State how many lines in the items below contain the string "images", giving only the number.

= = = =

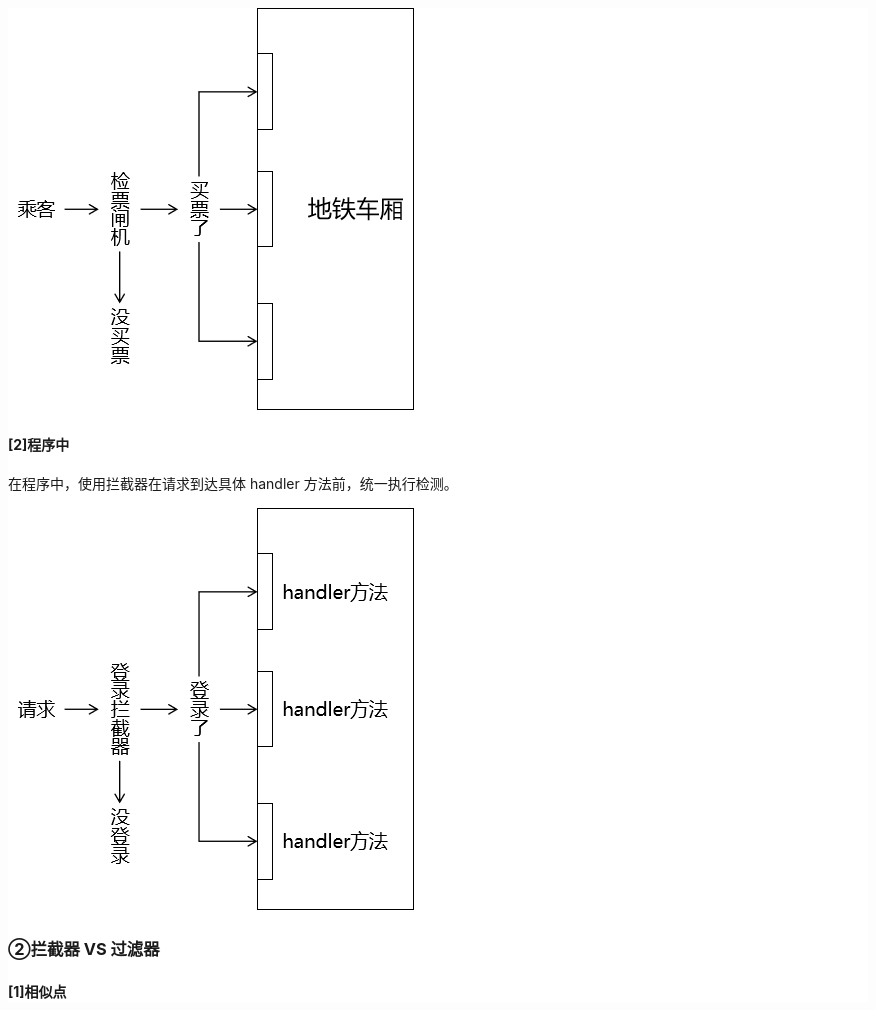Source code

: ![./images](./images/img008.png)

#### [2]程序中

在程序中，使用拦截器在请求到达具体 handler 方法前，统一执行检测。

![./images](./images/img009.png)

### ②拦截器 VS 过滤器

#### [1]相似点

= = = =

• [Task answer]: 2